Mas restringir o acesso e melhorar a qualidade dos admitidos também faz sentido, aos olhos do partido. Uma elite disciplinada reduz o risco de corrupção ou de deslealdade nas suas fileiras. Mantém a aura de exclusividade e permite idealmente contar com os melhores.
Paradoxalmente, são os estudantes que mais passaram a enfrentar dificuldades na sua admissão, tendo suas candidaturas examinadas mais minuciosamente. Talvez porque, conforme aponta Shih, “revelou-se difícil educar ideologicamente os jovens membros do Partido”. As pesquisas mostram que isso provavelmente ocorre porque muitos jovens admitem se inscrever apenas para progredir em suas carreiras ou obter reconhecimento social.
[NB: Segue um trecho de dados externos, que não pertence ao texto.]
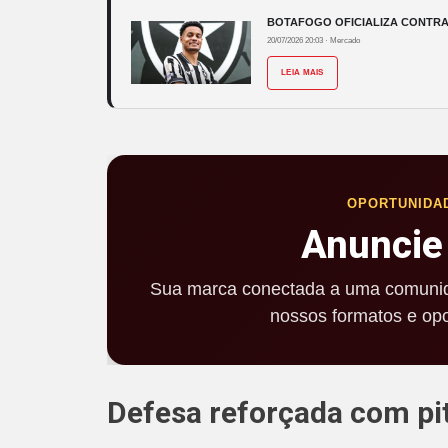
BOTAFOGO OFICIALIZA CONTRA
20/07/2026 20:03
·
Mercado
LEIA MAIS
OPORTUNIDA
Anuncie
Sua marca conectada a uma comunid
nossos formatos e opo
Defesa reforçada com pi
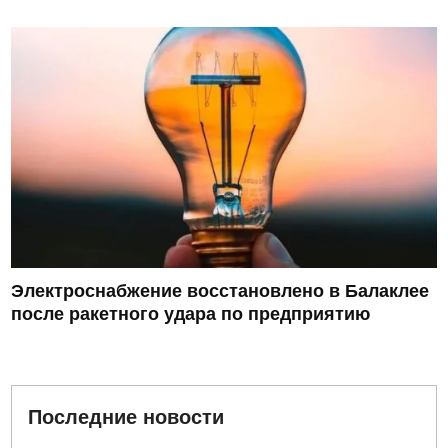
Электроснабжение восстановлено в Балаклее
после ракетного удара по предприятию
Последние новости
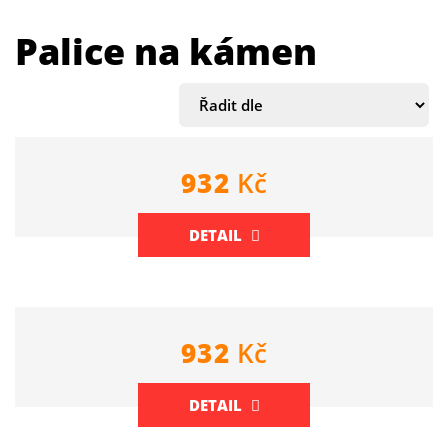
Palice na kámen
932
Kč
DETAIL
932
Kč
DETAIL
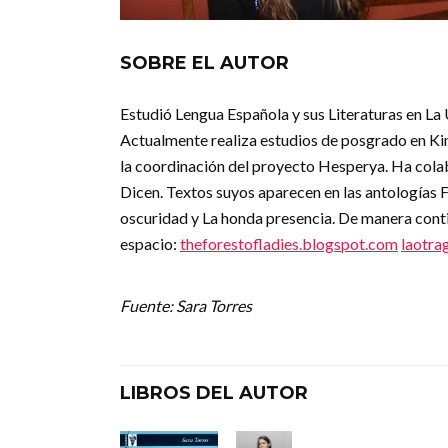
SOBRE EL AUTOR
Estudió Lengua Española y sus Literaturas en L
Actualmente realiza estudios de posgrado en Kin
la coordinación del proyecto Hesperya. Ha col
Dicen. Textos suyos aparecen en las antologías 
oscuridad y La honda presencia. De manera conti
espacio:
theforestofladies.blogspot.com
laotra
Fuente: Sara Torres
LIBROS DEL AUTOR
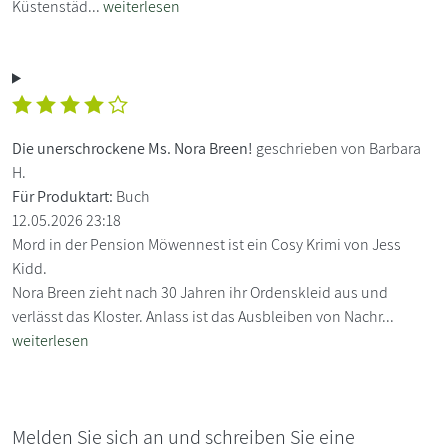
Küstenstäd...
weiterlesen
Die unerschrockene Ms. Nora Breen!
geschrieben von Barbara
H.
Für Produktart:
Buch
12.05.2026 23:18
Mord in der Pension Möwennest ist ein Cosy Krimi von Jess
Kidd.
Nora Breen zieht nach 30 Jahren ihr Ordenskleid aus und
verlässt das Kloster. Anlass ist das Ausbleiben von Nachr...
weiterlesen
Melden Sie sich an und schreiben Sie eine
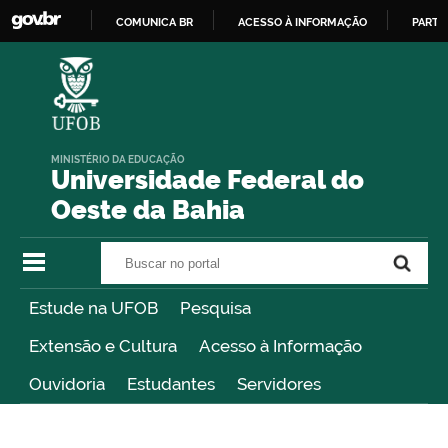
COMUNICA BR
ACESSO À INFORMAÇÃO
PARTI
IR
PARA
O
CONTEÚDO
MINISTÉRIO DA EDUCAÇÃO
Universidade Federal do
Oeste da Bahia
Buscar no portal
Buscar no portal
Estude na UFOB
Pesquisa
Extensão e Cultura
Acesso à Informação
Ouvidoria
Estudantes
Servidores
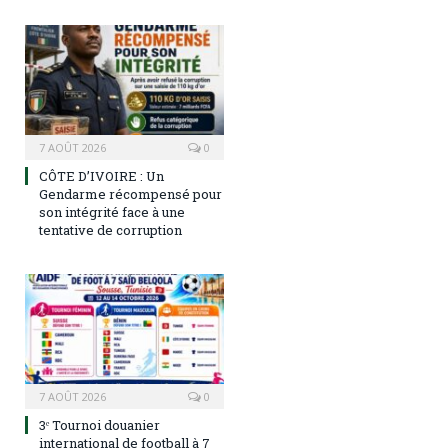
7 AOÛT 2026
0
CÔTE D’IVOIRE : Un
Gendarme récompensé pour
son intégrité face à une
tentative de corruption
7 AOÛT 2026
0
3ᵉ Tournoi douanier
international de football à 7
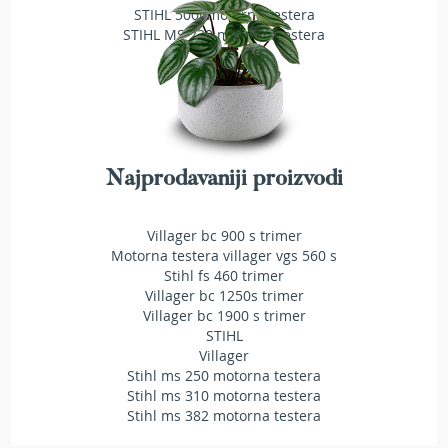
STIHL 500i motorna testera
T
STIHL MS 230 motorna testera
r
i
m
e
r
i
z
a
Najprodavaniji proizvodi
t
r
a
v
Villager bc 900 s trimer
u
Motorna testera villager vgs 560 s
Stihl fs 460 trimer
A
Villager bc 1250s trimer
k
Villager bc 1900 s trimer
u
STIHL
m
Villager
u
Stihl ms 250 motorna testera
l
Stihl ms 310 motorna testera
a
Stihl ms 382 motorna testera
t
o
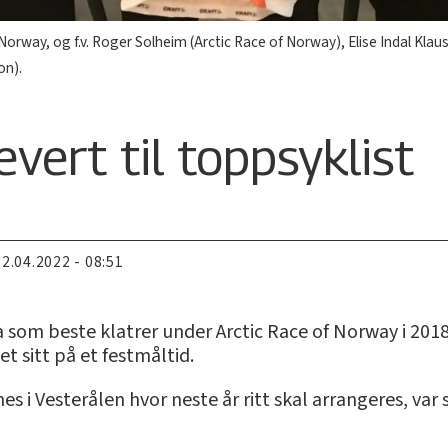
orway, og f.v. Roger Solheim (Arctic Race of Norway), Elise Indal Klaus
on).
evert til toppsyklist
22.04.2022 - 08:51
 som beste klatrer under Arctic Race of Norway i 2018,
t sitt på et festmåltid.
s i Vesterålen hvor neste år ritt skal arrangeres, v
O cientista político Bruce Dickson, que colaborou com o Governo chinês numa série de pesquisas de opinião pública, afirma em seu livro The Dictator’s Dilemma (2016) que 70% dos nascidos depois de 1992 opinavam em 2014 que ser membro do PCC é bom para a carreira, e 42% acreditavam que isso eleva o status social. Apenas 50% apontavam “servir ao povo”, o lema do PCC, como uma de suas motivações.
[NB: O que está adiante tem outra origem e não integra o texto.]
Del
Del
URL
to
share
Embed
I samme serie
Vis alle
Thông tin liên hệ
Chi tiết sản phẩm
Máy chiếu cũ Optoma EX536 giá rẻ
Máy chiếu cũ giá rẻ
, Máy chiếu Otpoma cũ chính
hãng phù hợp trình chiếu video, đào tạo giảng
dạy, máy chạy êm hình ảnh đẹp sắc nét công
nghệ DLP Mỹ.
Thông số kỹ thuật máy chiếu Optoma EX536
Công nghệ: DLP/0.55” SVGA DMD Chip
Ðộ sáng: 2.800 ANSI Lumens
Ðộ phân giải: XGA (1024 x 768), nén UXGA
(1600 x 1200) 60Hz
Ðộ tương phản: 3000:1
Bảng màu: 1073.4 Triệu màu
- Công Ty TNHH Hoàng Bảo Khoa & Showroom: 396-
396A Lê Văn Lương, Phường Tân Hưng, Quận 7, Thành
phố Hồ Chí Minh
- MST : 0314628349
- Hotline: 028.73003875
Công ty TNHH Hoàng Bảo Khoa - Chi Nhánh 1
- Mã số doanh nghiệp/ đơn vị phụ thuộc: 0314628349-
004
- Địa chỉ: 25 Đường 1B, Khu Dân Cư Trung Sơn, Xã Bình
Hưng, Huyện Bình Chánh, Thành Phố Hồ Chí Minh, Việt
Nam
Um partido mais envelhecido e com poucas mulheres
Ao mesmo tempo em que restringiu o acesso, o Partido Comunista da China envelheceu, e os maiores de 60 anos representam atualmente 26,9% dos filiados, contra 23% em 2005. O Comitê Central nomeado em outubro passado tem uma idade média de 57 anos, a mais elevada em várias décadas. A decisão de permitir que Xi Jinping, de 64 anos, possa se manter no poder de maneira indefinida indica que dificilmente haverá um rejuvenescimento súbito nas fileiras do poder.
As mulheres tampouco encontram muitas facilidades. Embora o partido deseje ampliar gradualmente sua proporção, atualmente elas representam apenas um quarto dos filiados. As perspectivas de fazer carreira, ao menos na política, são escassas: em 2017 só havia duas mulheres governadoras de província, na Mongólia Interior e em Ningxia. No Comitê Central, elas somam apenas 10 entre 276 membros. Unicamente uma chegou ao Politburo, o segundo nível na escala de comando, uma redução de 50% com relação à legislatura anterior. E nunca houve uma mulher no nível mais alto, o Comitê Permanente.